Makassar — PATROLI KPK NEWS- Dugaan kriminalisasi terhadap seorang jurnalis kembali mencuat di Kota Makassar, Sulawesi Selatan. Peristiwa ini memicu keprihatinan di kalangan insan pers setelah seorang wartawan disebut mengalami tekanan yang diduga berkaitan dengan karya jurnalistik yang dipublikasikannya.
Ironisnya, dalam persoalan tersebut pihak yang justru terdampak disebut adalah istri dari jurnalis yang menulis pemberitaan tersebut. Situasi ini menimbulkan pertanyaan serius di kalangan organisasi pers terkait perlindungan terhadap kebebasan pers serta keselamatan keluarga jurnalis.
Menanggapi hal tersebut, Ketua Dewan Pimpinan Daerah Persatuan Jurnalis Indonesia (DPD PJI) Sulawesi Selatan, Akbar Polo, mengecam keras dugaan kriminalisasi yang dialami jurnalis tersebut.
Ia menegaskan bahwa organisasi yang dipimpinnya akan mengawal kasus ini hingga tuntas.
“Peristiwa seperti ini tidak boleh dibiarkan. Kami melihat adanya dugaan kriminalisasi terhadap jurnalis akibat karya jurnalistik yang ditulisnya.
Lebih ironis lagi, yang terdampak justru istrinya,” ujar Akbar Polo dalam keterangannya di Makassar.

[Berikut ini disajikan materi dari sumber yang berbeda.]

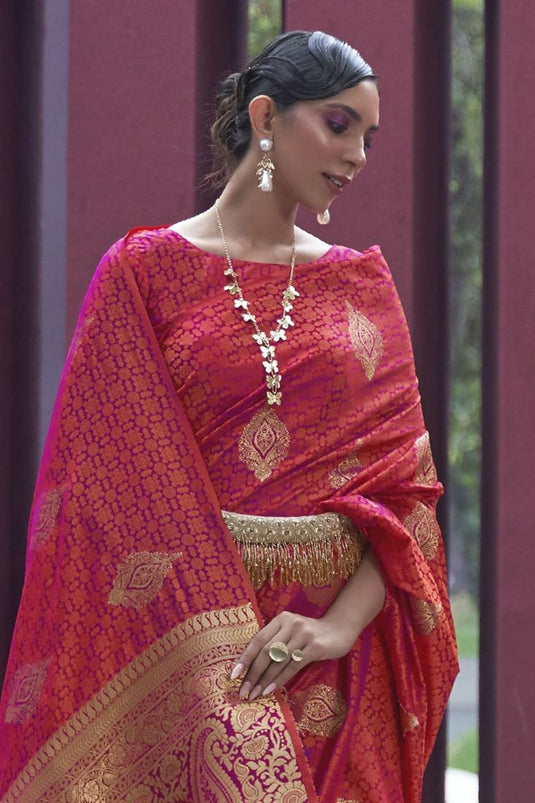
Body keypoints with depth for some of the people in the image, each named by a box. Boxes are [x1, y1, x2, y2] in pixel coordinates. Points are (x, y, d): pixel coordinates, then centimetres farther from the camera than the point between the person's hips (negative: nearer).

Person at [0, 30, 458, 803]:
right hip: (175, 636, -3)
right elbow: (126, 482, -6)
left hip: (337, 657, 3)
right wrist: (219, 662, -17)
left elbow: (407, 481, 4)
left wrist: (346, 623, -14)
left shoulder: (363, 284, 10)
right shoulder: (145, 272, 0)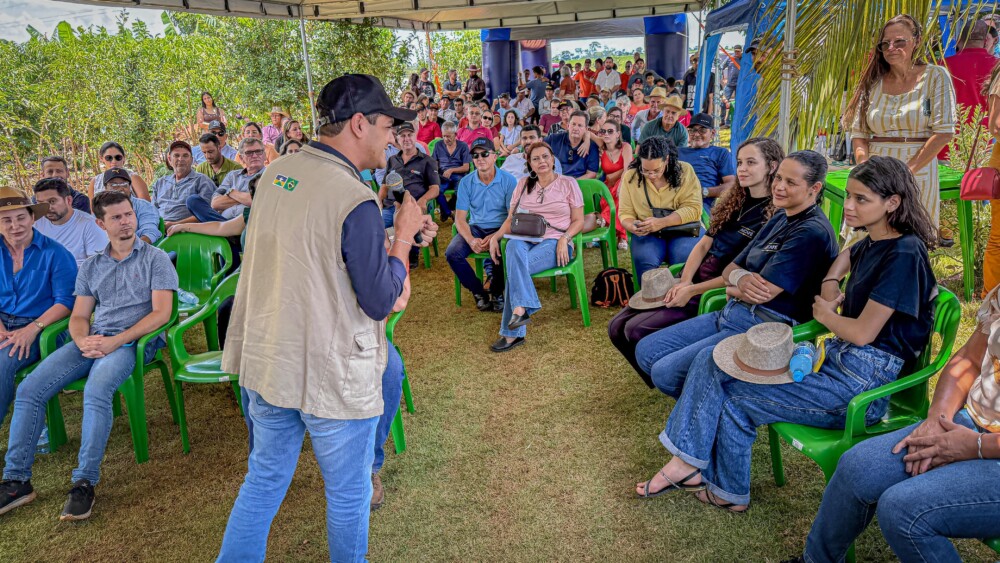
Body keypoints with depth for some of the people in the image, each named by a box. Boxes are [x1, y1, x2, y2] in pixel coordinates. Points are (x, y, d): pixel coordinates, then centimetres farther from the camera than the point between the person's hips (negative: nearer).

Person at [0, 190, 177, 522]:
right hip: (91, 342, 6)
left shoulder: (155, 258, 4)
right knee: (28, 390, -11)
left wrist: (115, 342, -15)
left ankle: (85, 484, -25)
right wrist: (83, 341, -8)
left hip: (133, 341, -5)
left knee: (96, 393, -33)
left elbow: (162, 312, -6)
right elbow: (78, 316, 16)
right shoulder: (91, 267, 20)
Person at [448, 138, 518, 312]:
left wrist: (495, 237, -25)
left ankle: (496, 292, -4)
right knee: (452, 253, -24)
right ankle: (479, 292, -3)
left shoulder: (508, 181, -5)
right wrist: (471, 240, -22)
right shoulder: (466, 182, 2)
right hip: (476, 228, 3)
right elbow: (460, 218, -2)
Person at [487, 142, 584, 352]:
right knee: (514, 247, -36)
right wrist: (496, 236, -4)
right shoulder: (523, 184, 18)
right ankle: (522, 308, -39)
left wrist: (564, 239, -13)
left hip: (555, 243, -3)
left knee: (515, 267, -32)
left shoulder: (568, 183, 9)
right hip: (525, 239, 3)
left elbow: (578, 221, 6)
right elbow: (511, 219, 15)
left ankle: (512, 333, -31)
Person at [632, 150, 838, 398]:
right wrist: (740, 278, -13)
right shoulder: (780, 218, 14)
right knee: (645, 351, 5)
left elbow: (763, 292, -22)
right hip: (732, 313, 10)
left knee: (665, 372, -19)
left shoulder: (812, 233, -16)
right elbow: (730, 268, 12)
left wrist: (733, 289, 1)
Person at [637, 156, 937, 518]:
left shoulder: (904, 254, -17)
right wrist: (830, 284, 16)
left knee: (735, 401, -8)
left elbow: (862, 333, -21)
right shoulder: (874, 243, 10)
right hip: (837, 358, 10)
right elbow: (848, 255, 37)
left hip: (863, 383, -9)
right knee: (712, 359, -3)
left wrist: (825, 314, 0)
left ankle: (730, 493, 18)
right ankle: (688, 461, -4)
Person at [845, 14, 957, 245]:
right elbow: (858, 133, 4)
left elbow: (944, 131, -7)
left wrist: (908, 170, -15)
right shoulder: (873, 82, 9)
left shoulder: (935, 76, 1)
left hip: (918, 173, -2)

Menurutnya, pola tekanan terhadap jurnalis melalui cara-cara tidak langsung merupakan praktik yang tidak sejalan dengan semangat demokrasi dan kebebasan pers di Indonesia.
“Cara-cara seperti ini mengingatkan kita pada praktik lama yang menekan kebebasan pers. Di era demokrasi saat ini, tindakan semacam itu tidak seharusnya terjadi lagi,” tegasnya.
Akbar Polo menambahkan, PJI Sulawesi Selatan akan memberikan pendampingan kepada jurnalis yang bersangkutan serta mengawal setiap proses hukum yang berjalan agar tetap berada dalam koridor hukum dan tidak terjadi penyalahgunaan kewenangan oleh pihak mana pun.
Ia menekankan bahwa kebebasan pers merupakan salah satu pilar utama demokrasi yang harus dijaga dan dilindungi.
Karena itu, segala bentuk intimidasi, tekanan, maupun dugaan kriminalisasi terhadap jurnalis harus ditolak.
“Pers bekerja untuk kepentingan publik. Jika ada pihak yang merasa dirugikan oleh suatu pemberitaan, mekanisme yang tersedia adalah menggunakan hak jawab atau hak koreksi sebagaimana diatur dalam Undang-Undang Pers, bukan dengan cara menekan atau menyeret keluarga jurnalis,” jelasnya.
PJI Sulawesi Selatan juga mengajak seluruh organisasi pers, pegiat kebebasan berpendapat, serta masyarakat sipil untuk turut mengawal kasus ini agar tidak menjadi preseden buruk bagi kebebasan pers, khususnya di Sulawesi Selatan.
“Tidak boleh ada jurnalis yang ditekan karena menjalankan tugasnya. Apalagi sampai keluarga dijadikan sasaran.
Ini harus menjadi perhatian bersama,” ujarnya.
Pihaknya juga berharap kasus ini mendapat perhatian serius dari lembaga terkait serta pemerintah daerah agar penanganannya menjunjung tinggi prinsip keadilan dan menghormati kebebasan pers sebagaimana dijamin dalam Undang-Undang Nomor 40 Tahun 1999 tentang Pers.
Akbar Polo menegaskan bahwa jurnalis memiliki peran penting sebagai salah satu pilar demokrasi dalam mengawal kepentingan publik.
Karena itu, ia mengingatkan agar tidak ada pihak yang menggunakan jabatan atau kekuasaan untuk menekan kerja-kerja jurnalistik.
“Pers adalah pilar keempat demokrasi.
Jangan sampai kekuasaan digunakan untuk merusak masa depan dan ruang hidup jurnalis yang menjalankan tugasnya untuk kepentingan masyarakat untuk mencari keadilan dan kepastian hukum” tutupnya.